One of the most complex psychical operations we learn, when we’re around seven years old, is to leave ourselves behind and figure out how others are feeling. Suddenly, while looking out a window on a rainy day, we can imagine – which, in a way, means also feeling – how cold might another little boy be, outside without a coat.
Our ability to imagine what’s going on with someone else is a double-edged sword. The most common mistake, which has serious consequences to interpersonal relationships, is trying to predict a reaction someone else would have based on what we’d do in their place, instead of trying to feel like they would. We think people are right when they act like we think we would in a similar situation, and wrong when they don’t – even when it’s a situation we’ve never experienced.

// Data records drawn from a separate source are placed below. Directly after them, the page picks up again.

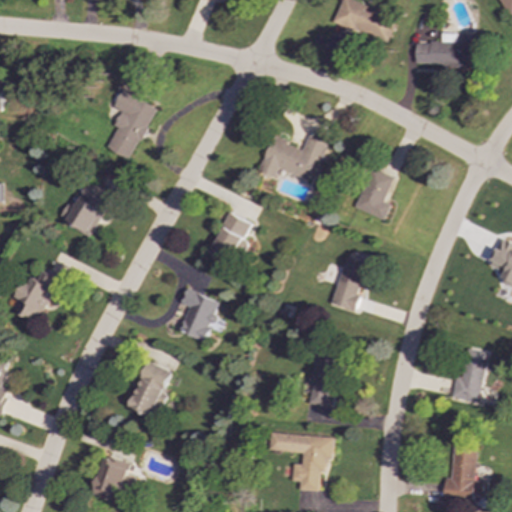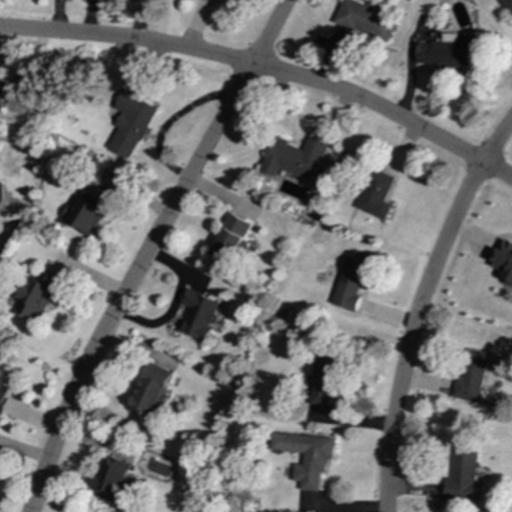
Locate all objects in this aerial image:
building: (364, 20)
building: (364, 20)
building: (448, 51)
building: (449, 52)
road: (266, 69)
building: (4, 100)
building: (5, 100)
building: (133, 123)
building: (133, 123)
building: (293, 157)
building: (293, 158)
building: (3, 192)
building: (3, 193)
building: (375, 193)
building: (376, 194)
building: (90, 209)
building: (90, 210)
building: (232, 239)
building: (232, 239)
road: (147, 251)
building: (504, 259)
building: (504, 259)
building: (350, 283)
building: (350, 284)
building: (38, 295)
building: (39, 296)
road: (419, 306)
building: (199, 314)
building: (200, 315)
building: (471, 376)
building: (471, 376)
building: (324, 377)
building: (325, 378)
building: (3, 385)
building: (3, 385)
building: (151, 389)
building: (152, 389)
building: (305, 456)
building: (305, 456)
building: (462, 475)
building: (463, 476)
building: (112, 479)
building: (113, 480)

When we put ourselves in someone else’s place, we use our personal code of conduct. We put on their shoes but, so to speak, we keep what can be called, for all intents and purposes, “our soul”. We seem to believe that everyone’s soul is identical, or at least similar, so whenever someone doesn’t act as we think we would in their place, it’s a disappointment – even when the situation is completely unrelated to us. It reminds us of the painful fact we always try to hide: we are alone in the world.

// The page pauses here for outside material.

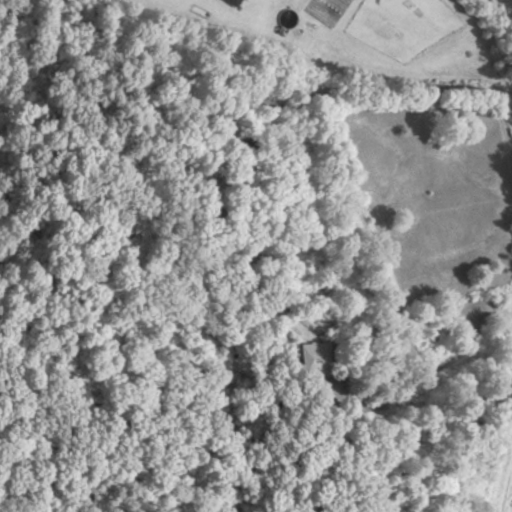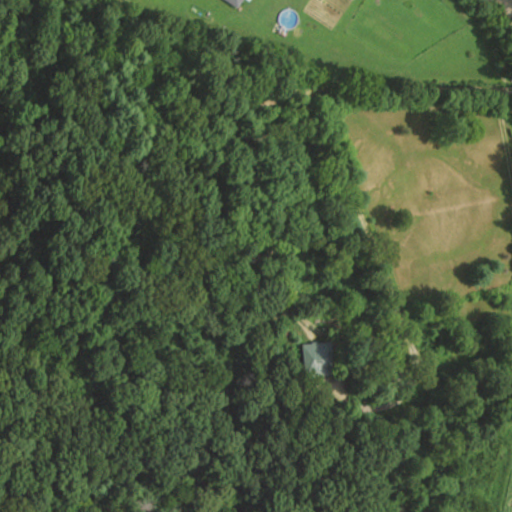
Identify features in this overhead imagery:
building: (235, 2)
building: (317, 357)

We become overbearing, without even realizing it, because we wish others would behave according to our personal beliefs. It’s always, “this is what I’d do, in their place”.
It is especially true when the act we object to actually affects us. If someone was rude to us when we wouldn’t have been, in their place, we feel doubly betrayed: by the act of aggression and by the fact their reaction was unexpected and unlike ourselves. It’s our eternal dilemma, not knowing how to live with the fact that we are unique and are, therefore, alone.
Those who are capable to accept that people are more different from each other than we were taught develop a true tolerance to conflicting points of view and are able to not feel personally offended by a difference of opinion. They can, at last, see objectively that other people are not them and, when they put themselves in someone’s shoes, they’ll try to get in their soul, not just transfer their own to someone else’s body. This is how true communication begins.